[Opening Data provided section]

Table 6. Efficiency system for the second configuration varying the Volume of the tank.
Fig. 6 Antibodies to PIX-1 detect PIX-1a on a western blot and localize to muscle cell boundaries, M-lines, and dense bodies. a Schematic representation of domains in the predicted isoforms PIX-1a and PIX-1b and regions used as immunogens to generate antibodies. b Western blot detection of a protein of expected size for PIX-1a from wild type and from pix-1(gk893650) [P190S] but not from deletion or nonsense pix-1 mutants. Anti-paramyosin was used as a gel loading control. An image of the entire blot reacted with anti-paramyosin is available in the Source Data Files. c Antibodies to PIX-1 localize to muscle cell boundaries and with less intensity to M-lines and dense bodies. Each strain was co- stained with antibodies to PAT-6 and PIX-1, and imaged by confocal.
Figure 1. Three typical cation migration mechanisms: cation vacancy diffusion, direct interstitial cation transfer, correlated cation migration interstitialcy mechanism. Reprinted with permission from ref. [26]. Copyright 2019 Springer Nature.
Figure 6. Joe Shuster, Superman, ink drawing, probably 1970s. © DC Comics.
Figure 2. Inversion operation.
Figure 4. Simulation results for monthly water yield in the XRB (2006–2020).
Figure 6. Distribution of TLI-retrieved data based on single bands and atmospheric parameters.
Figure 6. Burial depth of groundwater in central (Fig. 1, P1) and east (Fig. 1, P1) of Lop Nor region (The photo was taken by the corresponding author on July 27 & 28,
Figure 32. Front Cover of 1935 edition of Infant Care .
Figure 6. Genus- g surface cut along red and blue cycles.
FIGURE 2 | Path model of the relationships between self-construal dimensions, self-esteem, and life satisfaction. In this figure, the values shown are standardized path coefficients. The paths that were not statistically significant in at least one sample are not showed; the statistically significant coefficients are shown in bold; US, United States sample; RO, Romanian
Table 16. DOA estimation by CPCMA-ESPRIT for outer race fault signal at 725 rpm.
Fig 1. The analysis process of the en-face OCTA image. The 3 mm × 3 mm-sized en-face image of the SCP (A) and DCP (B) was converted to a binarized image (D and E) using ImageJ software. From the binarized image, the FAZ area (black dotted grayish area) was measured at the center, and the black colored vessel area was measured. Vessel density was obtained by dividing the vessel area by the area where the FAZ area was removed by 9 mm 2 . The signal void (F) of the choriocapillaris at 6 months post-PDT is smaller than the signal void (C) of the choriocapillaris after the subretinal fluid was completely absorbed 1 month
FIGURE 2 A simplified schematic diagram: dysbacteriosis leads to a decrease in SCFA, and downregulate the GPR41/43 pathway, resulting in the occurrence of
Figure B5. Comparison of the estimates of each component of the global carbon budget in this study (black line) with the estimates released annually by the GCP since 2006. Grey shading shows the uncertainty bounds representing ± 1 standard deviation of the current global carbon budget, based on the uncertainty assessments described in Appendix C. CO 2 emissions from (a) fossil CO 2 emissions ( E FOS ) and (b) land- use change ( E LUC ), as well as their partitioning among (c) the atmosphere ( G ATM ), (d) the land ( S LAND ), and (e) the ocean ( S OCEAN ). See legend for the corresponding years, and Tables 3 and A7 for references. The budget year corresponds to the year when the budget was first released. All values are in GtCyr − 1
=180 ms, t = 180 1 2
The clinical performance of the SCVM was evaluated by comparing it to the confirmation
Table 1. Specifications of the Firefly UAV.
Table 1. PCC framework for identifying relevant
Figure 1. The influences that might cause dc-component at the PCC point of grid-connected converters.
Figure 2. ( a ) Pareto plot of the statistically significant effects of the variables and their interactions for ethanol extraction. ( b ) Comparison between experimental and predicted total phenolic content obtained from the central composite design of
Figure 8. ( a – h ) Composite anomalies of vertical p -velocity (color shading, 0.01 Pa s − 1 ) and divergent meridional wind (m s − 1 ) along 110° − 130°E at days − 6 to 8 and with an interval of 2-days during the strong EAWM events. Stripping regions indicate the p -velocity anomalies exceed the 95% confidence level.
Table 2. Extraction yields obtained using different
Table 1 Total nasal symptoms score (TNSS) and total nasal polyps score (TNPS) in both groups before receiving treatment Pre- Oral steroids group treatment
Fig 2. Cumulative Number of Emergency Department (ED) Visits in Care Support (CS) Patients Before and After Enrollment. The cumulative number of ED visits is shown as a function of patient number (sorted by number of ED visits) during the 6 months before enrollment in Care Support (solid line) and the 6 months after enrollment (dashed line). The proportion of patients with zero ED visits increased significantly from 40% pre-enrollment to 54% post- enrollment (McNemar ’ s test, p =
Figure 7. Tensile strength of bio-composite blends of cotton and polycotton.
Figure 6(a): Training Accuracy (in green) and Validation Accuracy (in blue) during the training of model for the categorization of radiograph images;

[Closing Data provided section]

What the task requires:
Scan the records above for the word "blue". Show each line in which it appears.

Written answer:
Figure 6. Genus- g surface cut along red and blue cycles.
Figure 6(a): Training Accuracy (in green) and Validation Accuracy (in blue) during the training of model for the categorization of radiograph images;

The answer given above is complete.